Your editorial today (NBN already looking costly for consumers AFR 1 Aug) asserts that the marketplace benefits being achieved through the NBN could have been achieved through the structural separation of Telstra.

You fail to mention that no Minister prior to Senator Conroy was interested in doing so. The Member for Bradfield in his book Wired Brown Land makes it clear that the coalition recognised that they had an option to separate Telstra before starting privatisation, but that his then boss, Senator Alston, elected not to do so.

Senator Alston subsequently commenced an inquiry into structural separation, which was subsequently abandoned when then Shadow Communications Minister Lindsay Tanner published a report indicating it could not be done.

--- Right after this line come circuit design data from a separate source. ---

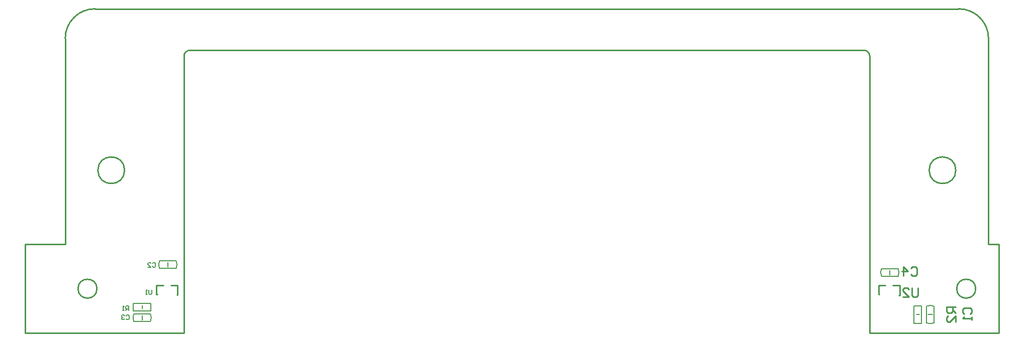
<source format=gbo>
G04*
G04 #@! TF.GenerationSoftware,Altium Limited,Altium Designer,18.1.8 (232)*
G04*
G04 Layer_Color=32896*
%FSLAX25Y25*%
%MOIN*%
G70*
G01*
G75*
%ADD10C,0.01000*%
%ADD27C,0.00800*%
%ADD28C,0.00500*%
D10*
X96595Y31784D02*
X101094D01*
Y25284D02*
Y31784D01*
X100594Y25284D02*
X101094D01*
X87094Y31784D02*
X91594D01*
X87094Y25784D02*
Y31784D01*
Y25784D02*
X87594D01*
X575463Y31730D02*
X579963D01*
Y25229D02*
Y31730D01*
X579463Y25229D02*
X579963D01*
X565963Y31730D02*
X570463D01*
X565963Y25730D02*
Y31730D01*
Y25730D02*
X566463D01*
X622561Y12765D02*
X621561Y13765D01*
Y15765D01*
X622561Y16764D01*
X626559D01*
X627559Y15765D01*
Y13765D01*
X626559Y12765D01*
X627559Y10766D02*
Y8767D01*
Y9766D01*
X621561D01*
X622561Y10766D01*
X587468Y43007D02*
X588468Y44007D01*
X590467D01*
X591467Y43007D01*
Y39009D01*
X590467Y38009D01*
X588468D01*
X587468Y39009D01*
X582470Y38009D02*
Y44007D01*
X585469Y41008D01*
X581470D01*
X616929Y17323D02*
X610931D01*
Y14324D01*
X611931Y13324D01*
X613930D01*
X614930Y14324D01*
Y17323D01*
Y15324D02*
X616929Y13324D01*
Y7326D02*
Y11325D01*
X612930Y7326D01*
X611931D01*
X610931Y8326D01*
Y10325D01*
X611931Y11325D01*
X591861Y30228D02*
Y25229D01*
X590861Y24229D01*
X588862D01*
X587862Y25229D01*
Y30228D01*
X581864Y24229D02*
X585863D01*
X581864Y28228D01*
Y29228D01*
X582864Y30228D01*
X584863D01*
X585863Y29228D01*
X617126Y108268D02*
G03*
X617126Y108268I-8858J0D01*
G01*
X560040Y184055D02*
G03*
X556103Y187992I-3937J0D01*
G01*
X109252D02*
G03*
X105315Y184055I0J-3937D01*
G01*
X46260Y215551D02*
G03*
X26575Y195866I0J-19685D01*
G01*
X638780D02*
G03*
X619095Y215551I-19685J0D01*
G01*
X630315Y29528D02*
G03*
X630315Y29528I-6299J0D01*
G01*
X65945Y108268D02*
G03*
X65945Y108268I-8858J0D01*
G01*
X47638Y29528D02*
G03*
X47638Y29528I-6299J0D01*
G01*
X560040Y0D02*
X645670D01*
X560040D02*
Y184055D01*
X109252Y187992D02*
X556103D01*
X105315Y0D02*
Y184055D01*
X0Y0D02*
X105315D01*
X0D02*
Y58875D01*
Y55174D02*
Y59055D01*
X26575D01*
Y195866D01*
X46260Y215551D02*
X619095D01*
X638780Y59055D02*
Y195866D01*
Y59055D02*
X645670D01*
Y0D02*
Y59055D01*
D27*
X83071Y7736D02*
G03*
X83071Y12736I-5410J2500D01*
G01*
X72047D02*
G03*
X72047Y7736I5410J-2500D01*
G01*
X89105Y47989D02*
G03*
X89105Y42989I5410J-2500D01*
G01*
X100128D02*
G03*
X100128Y47989I-5410J2500D01*
G01*
X578869Y37871D02*
G03*
X578869Y42871I-5410J2500D01*
G01*
X567845D02*
G03*
X567845Y37871I5410J-2500D01*
G01*
X597680Y6821D02*
G03*
X602680Y6821I2500J5410D01*
G01*
Y17845D02*
G03*
X597680Y17845I-2500J-5410D01*
G01*
X71809Y14823D02*
Y19823D01*
Y14823D02*
X83309D01*
Y19823D01*
X71809D02*
X83309D01*
X77559Y16323D02*
Y18323D01*
Y8736D02*
Y11736D01*
X72047Y12736D02*
X83071D01*
X72047Y7736D02*
X83071D01*
X94617Y43989D02*
Y46989D01*
X89105Y42989D02*
X100128D01*
X89105Y47989D02*
X100128D01*
X589412Y6583D02*
X594412D01*
Y18083D01*
X589412D02*
X594412D01*
X589412Y6583D02*
Y18083D01*
X590912Y12333D02*
X592912D01*
X567845Y42871D02*
X578868D01*
X567845Y37871D02*
X578868D01*
X573357Y38871D02*
Y41871D01*
X602680Y6821D02*
Y17845D01*
X597680Y6821D02*
Y17845D01*
X598680Y12333D02*
X601680D01*
D28*
X83858Y28857D02*
Y26358D01*
X83358Y25858D01*
X82359D01*
X81859Y26358D01*
Y28857D01*
X80859Y25858D02*
X79860D01*
X80359D01*
Y28857D01*
X80859Y28357D01*
X66898Y11554D02*
X67398Y12054D01*
X68398D01*
X68898Y11554D01*
Y9555D01*
X68398Y9055D01*
X67398D01*
X66898Y9555D01*
X65899Y11554D02*
X65399Y12054D01*
X64399D01*
X63899Y11554D01*
Y11055D01*
X64399Y10555D01*
X64899D01*
X64399D01*
X63899Y10055D01*
Y9555D01*
X64399Y9055D01*
X65399D01*
X65899Y9555D01*
X84350Y46414D02*
X84849Y46913D01*
X85849D01*
X86349Y46414D01*
Y44414D01*
X85849Y43914D01*
X84849D01*
X84350Y44414D01*
X81350Y43914D02*
X83350D01*
X81350Y45914D01*
Y46414D01*
X81850Y46913D01*
X82850D01*
X83350Y46414D01*
X68504Y14961D02*
Y17960D01*
X67004D01*
X66505Y17460D01*
Y16460D01*
X67004Y15960D01*
X68504D01*
X67504D02*
X66505Y14961D01*
X65505D02*
X64505D01*
X65005D01*
Y17960D01*
X65505Y17460D01*
M02*

</source>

Senator Conroy and Lindsay Tanner together then developed the plan for the NBN, one benefit of which was to be structural separation. NBN Mark 1 did not reach a satisfactory outcome in part because Telstra refused to make a full submission unless the requirement for separation was taken out of the policy.

To assert there is an alternative to something requires the alternative to be achievable. No one has ever devised an alternative strategy to secure the structural separation of Telstra.

Finally, so far all retail prices announced for the NBN have been the same as current copper based prices. What is also announced though are new services not previously available to the consumer market, and at prices ten times less than comparable business services.